What is needed:
Please pull out every line in the records below that contains the string "visible". Letter case must match.

Data shown:
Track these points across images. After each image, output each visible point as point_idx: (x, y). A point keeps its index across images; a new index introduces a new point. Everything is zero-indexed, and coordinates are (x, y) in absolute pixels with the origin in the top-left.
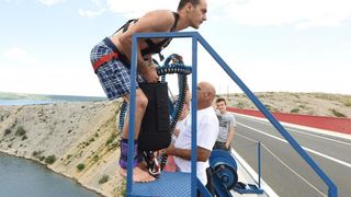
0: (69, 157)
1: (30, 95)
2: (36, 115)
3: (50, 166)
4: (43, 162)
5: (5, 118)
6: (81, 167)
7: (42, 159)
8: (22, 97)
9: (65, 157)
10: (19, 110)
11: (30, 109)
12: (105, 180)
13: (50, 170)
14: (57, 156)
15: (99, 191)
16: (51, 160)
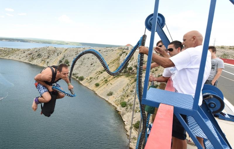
0: (91, 78)
1: (71, 43)
2: (74, 54)
3: (81, 82)
4: (77, 79)
5: (59, 54)
6: (97, 85)
7: (77, 77)
8: (67, 44)
9: (89, 78)
10: (66, 50)
11: (71, 50)
12: (111, 94)
13: (81, 84)
14: (85, 77)
15: (107, 99)
16: (82, 79)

Solution for this problem:
Track these points across images. After each image, output each visible point as point_idx: (x, y). A point keeps its index across images; a new index introduces a new point. Everything is zero-indexed, and coordinates are (x, y) in absolute pixels with the origin in the top-left.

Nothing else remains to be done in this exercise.